A decision to decline a controversial water conservation order on part of a Hawke's Bay river is being challenged by Forest and Bird, which says it sets a "dangerous precedent".

Earlier this year, the Environmental Protection Agency recommended a WCO be put in place on the upper section of the Ngaruroro River (the headwaters to the Whananwhana Cableway).

But the agency declined an application for a WCO on the lower section of the river.

Forest and Bird, one of the original applicants, have now submitted what it is calling an appeal on the EPA's recommendation to decline the WCO on the lower section of the river.


Forest and Bird Regional Manager Tom Kay said the "wrong legal test was applied" by the EPA.

"The tribunal accepted the outstanding value of the lower river for native birds but they haven't made any provision to protect it – which doesn't make sense to us."

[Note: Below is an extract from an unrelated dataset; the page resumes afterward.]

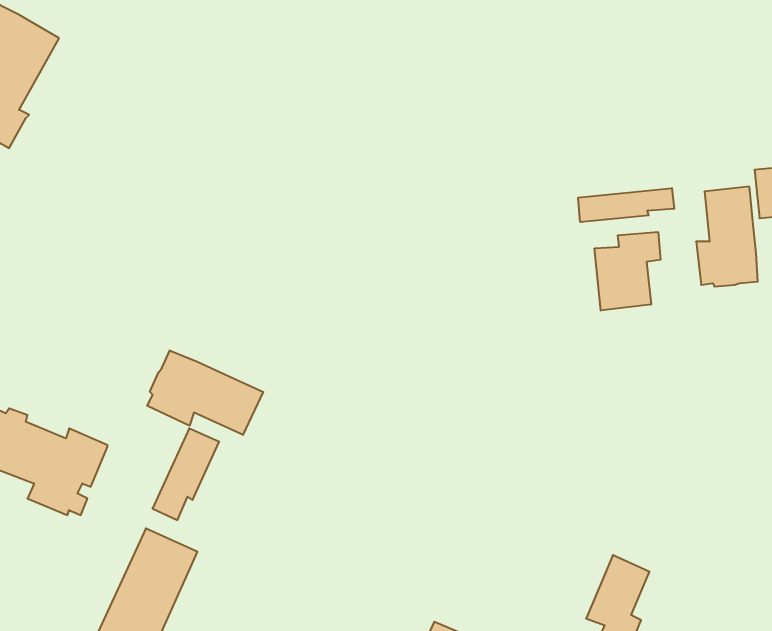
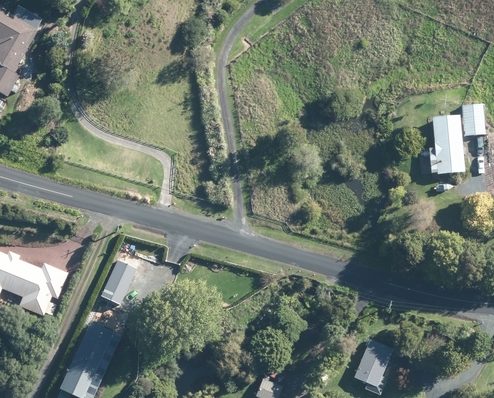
building: [578,188,674,222] -> none
building: [595,232,661,311] -> none
building: [147,350,263,435] -> none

He said the tribunal said an outstanding value needed to be threatened before a WCO can be applied.

"We think that's absolutely incorrect.

"Recognising an outstanding value is what a WCO is for, regardless of whether there is an immediate threat to that value."

He said Forest and Bird wanted its submission to help show that the "threat test" is unwarranted in considering WCOs.

"If left unchallenged, the tribunal's recommendation could set a dangerous precedent for future WCO cases."

He said a WCO would indefinitely protect the lower Ngaruroro in future decision making processes.


"No other plan or document can match that level of protection for a river."

Hawke's Bay Regional Council, which opposed the WCO, said it was satisfied with the tribunal's finding on the upper river, but has lodged a submission seeking clarification on how the Water Conservation Order's protections in the upper river will be enforced.

Group manager strategic planning Tom Skerman said the submission is confined to the workability of the provisions, as Regional Council is responsible for its enforcement.

"The Regional Council is not appealing the substantive findings and recommendations for the granting of a Water Conservation Order in the upper reaches and the rejection of an Order in the lower reaches.

"We are simply seeking some amendments that would clarify how to protect the outstanding values in the Upper Ngaruroro."

Protections recommended by the EPA for the upper section of the river include a ban on resource consents for dams and water takes which would deplete the river.

The original application was made by six groups: New Zealand Fish and Game Council; Hawkes Bay Fish and Game Council; Operation Pātiki Ngāti Hori ki Kohupātiki; Royal Forest & Bird Society of New Zealand; Whitewater NZ and Jet Boating New Zealand.